On a much more upbeat note, UPS has partnered with Rwanda to create “the world’s first national drone delivery service.” Among the types of packages delivered are life-saving medical supplies. Orders for those supplies made via text message can be delivered in about 30 minutes. See the UPS website for a report, including a video: “Life-Saving Drones,” https://www.jobs-ups.com/drone-delivery.
Three overviews map the myriad uses and many impacts that drones have, from applications in farming to real estate to disaster response to storm tracking to waste management. Curious?
“Drone technology uses and applications for commercial, industrial and military drones in 2020 and the future,” https://www.businessinsider.com/drone-technology-uses-applications
“38 Ways Drones Will Impact Society: From Fighting War To Forecasting Weather, UAVs Change Everything,” https://www.cbinsights.com/research/drone-impact-society-uav/
“How Drones Are Changing the Business World,” https://www.investopedia.com/articles/investing/010615/how-drones-are-changing-business-world.asp
COVID-19, with all its impacts on business as usual, has accelerated the use of automation in general and drones in particular. See “Flying into the Future: How Drones are Getting the Job Done During the Pandemic,” https://builtin.com/drones/flying-future-drones-get-job-done, along with “COVID-19 accelerates use of drone technology” (video), https://www.cbsnews.com/video/covid-19-accelerates-use-of-drone-technology/#x.
The city of Or Akiva in Israel is actually using drones during the pandemic to enforce masking and social distancing. The technology recognizes masks or the lack thereof. We do not picture that happening in the US. See “Israel’s new virus surveillance system detects masks and social distancing; no facial recognition capability,” https://www.securitymagazine.com/articles/93891-israels-new-virus-surveillance-system-detects-masks-and-social-distancing-no-facial-recognition-capability.

▸ Activity 1
The drone-uses passage says COVID-19 has sped up the adoption of drones. What cause does it give for this, in one to three sentences?
▸ Activity 2
According to the drone-uses passage, about how long does delivery take for medical supplies ordered by text message in Rwanda?
▸ Activity 3
Continue the drone-uses passage, picking up right after its final sentence.
You can leave the rows aside, since no work here depends on them.

Camera pose estimation data:
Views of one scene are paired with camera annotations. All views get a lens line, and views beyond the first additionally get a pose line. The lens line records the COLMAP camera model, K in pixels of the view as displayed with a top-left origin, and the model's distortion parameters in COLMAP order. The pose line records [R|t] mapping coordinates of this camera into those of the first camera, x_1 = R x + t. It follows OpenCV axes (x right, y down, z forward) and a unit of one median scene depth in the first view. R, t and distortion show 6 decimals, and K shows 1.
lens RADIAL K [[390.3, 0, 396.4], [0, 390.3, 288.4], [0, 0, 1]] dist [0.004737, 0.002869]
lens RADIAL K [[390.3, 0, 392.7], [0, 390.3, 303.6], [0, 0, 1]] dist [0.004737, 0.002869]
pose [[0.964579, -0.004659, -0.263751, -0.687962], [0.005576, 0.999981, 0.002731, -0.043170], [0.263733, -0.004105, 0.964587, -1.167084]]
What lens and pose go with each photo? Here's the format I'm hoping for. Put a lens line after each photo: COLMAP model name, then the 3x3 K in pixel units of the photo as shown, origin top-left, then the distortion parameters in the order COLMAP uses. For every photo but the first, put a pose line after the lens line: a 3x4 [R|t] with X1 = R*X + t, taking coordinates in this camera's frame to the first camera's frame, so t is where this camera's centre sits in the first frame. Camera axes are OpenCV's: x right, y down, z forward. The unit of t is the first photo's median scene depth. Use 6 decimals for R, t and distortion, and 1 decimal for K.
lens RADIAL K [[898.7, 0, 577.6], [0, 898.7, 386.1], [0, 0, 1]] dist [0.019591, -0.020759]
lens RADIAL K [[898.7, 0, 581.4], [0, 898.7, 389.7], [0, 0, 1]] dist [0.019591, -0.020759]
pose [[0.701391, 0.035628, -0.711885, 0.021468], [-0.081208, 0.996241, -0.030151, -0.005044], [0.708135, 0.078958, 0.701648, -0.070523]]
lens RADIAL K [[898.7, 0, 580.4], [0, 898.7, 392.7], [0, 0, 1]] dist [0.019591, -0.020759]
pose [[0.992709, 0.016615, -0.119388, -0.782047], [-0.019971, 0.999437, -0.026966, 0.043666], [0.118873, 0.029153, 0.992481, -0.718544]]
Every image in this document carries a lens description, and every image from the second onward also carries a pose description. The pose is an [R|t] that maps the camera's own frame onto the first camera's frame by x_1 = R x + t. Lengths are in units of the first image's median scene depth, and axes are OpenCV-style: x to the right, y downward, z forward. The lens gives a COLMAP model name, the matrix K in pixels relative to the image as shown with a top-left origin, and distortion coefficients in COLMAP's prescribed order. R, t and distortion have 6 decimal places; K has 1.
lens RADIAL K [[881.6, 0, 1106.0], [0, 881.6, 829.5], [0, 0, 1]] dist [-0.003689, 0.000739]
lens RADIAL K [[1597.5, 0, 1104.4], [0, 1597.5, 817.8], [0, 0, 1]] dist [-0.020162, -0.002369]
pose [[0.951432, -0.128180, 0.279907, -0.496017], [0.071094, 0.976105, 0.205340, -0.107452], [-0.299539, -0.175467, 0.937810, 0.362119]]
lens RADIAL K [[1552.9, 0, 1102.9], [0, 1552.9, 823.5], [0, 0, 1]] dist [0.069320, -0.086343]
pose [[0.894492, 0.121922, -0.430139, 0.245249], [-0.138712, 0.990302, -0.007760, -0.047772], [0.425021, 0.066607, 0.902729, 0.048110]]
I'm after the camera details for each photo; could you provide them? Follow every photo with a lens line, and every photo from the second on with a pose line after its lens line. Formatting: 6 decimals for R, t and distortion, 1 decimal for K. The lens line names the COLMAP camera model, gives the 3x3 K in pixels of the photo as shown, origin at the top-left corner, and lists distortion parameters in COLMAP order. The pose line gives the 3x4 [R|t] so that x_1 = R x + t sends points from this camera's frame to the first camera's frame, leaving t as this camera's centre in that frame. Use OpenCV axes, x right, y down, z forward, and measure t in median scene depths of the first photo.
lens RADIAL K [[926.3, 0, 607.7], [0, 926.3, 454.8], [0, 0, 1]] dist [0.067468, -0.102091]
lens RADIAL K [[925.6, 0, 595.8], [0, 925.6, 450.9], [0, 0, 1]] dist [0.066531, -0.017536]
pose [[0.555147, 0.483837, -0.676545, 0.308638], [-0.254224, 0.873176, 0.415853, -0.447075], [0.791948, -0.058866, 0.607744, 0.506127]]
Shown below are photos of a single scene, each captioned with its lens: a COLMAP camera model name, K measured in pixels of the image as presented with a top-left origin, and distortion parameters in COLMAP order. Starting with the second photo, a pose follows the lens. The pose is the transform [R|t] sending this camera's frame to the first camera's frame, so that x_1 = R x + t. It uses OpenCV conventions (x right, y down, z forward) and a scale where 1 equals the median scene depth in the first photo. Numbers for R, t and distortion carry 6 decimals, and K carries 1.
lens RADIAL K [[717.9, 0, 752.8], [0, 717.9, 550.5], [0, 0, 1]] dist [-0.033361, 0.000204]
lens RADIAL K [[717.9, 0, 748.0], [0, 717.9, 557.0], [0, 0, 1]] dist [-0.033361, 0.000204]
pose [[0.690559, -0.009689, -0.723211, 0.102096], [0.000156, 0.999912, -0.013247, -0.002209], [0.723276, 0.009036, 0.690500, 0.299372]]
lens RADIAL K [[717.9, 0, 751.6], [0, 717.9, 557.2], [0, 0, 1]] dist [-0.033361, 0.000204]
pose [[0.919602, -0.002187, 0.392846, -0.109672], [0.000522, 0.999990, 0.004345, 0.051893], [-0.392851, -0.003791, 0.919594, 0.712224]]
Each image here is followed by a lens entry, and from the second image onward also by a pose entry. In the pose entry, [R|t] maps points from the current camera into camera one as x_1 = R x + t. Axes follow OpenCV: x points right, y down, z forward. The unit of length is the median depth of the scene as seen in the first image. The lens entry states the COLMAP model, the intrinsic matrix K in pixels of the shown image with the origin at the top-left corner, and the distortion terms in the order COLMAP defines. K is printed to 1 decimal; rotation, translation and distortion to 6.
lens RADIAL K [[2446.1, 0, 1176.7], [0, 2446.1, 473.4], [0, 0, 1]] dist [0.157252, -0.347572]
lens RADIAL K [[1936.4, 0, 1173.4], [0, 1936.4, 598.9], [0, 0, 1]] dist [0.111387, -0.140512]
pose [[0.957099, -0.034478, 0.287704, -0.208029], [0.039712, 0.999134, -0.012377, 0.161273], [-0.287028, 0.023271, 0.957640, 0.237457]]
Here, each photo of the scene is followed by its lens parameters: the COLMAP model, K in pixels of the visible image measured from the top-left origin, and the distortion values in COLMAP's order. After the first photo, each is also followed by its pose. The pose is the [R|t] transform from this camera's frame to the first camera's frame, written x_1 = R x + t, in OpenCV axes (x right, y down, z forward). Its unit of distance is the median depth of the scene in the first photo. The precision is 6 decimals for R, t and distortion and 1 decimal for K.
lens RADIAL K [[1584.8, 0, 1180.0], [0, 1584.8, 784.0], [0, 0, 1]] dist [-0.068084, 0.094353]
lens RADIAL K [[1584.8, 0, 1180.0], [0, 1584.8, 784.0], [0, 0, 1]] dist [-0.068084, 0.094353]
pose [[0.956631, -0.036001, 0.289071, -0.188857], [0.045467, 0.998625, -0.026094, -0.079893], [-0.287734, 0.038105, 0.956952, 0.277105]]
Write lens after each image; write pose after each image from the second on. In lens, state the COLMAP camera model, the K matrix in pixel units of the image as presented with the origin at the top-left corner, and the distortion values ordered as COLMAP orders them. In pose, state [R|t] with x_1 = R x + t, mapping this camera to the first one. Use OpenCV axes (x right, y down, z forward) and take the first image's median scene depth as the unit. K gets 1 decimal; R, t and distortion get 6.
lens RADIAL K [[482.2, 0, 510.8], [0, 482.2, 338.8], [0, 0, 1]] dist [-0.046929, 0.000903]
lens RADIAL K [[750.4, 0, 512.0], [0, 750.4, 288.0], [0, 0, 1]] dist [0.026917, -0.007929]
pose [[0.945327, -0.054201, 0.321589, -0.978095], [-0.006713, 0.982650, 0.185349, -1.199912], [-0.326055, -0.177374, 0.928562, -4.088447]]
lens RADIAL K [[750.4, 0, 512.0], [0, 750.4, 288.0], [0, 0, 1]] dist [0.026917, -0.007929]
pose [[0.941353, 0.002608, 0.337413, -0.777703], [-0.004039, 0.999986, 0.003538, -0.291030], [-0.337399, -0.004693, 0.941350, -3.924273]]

▸ Answer 1
The passage attributes the faster adoption to COVID-19's impacts on business as usual. Those disruptions accelerated the use of automation in general and of drones in particular.

▸ Answer 2
About 30 minutes.

▸ Answer 3
Drones will have a profound impact on jobs, of course, as every technological advance does. PwC estimated in 2016 that drones could supplant an astronomical amount of human labor (“Drones could replace $127 billion worth of human labor,” https://www.businessinsider.com/drones-could-replace-127-billion-of-human-labor-2016-5). However, a 2018 World Economic Forum study estimates that while automation could replace some 75 million existing jobs, it will also help to create 133 million new ones (“How Drone Technology and Automation Help Create Jobs,” https://www.dronedeploy.com/blog/how-drone-technology-and-automation-help-create-jobs/).
Drones clearly have an enormous capacity to benefit humanity and, conversely, to realize some dystopian nightmares if our technology outruns our ethics or falls into the hands of the unethical. Facial recognition and other forms of recognition are already in play. Star Wars is no longer fiction.
But, I suppose, if we save the planet and plant enough trees, we may also have some natural cover to protect ourselves. Whether we like it or not, drones have arrived.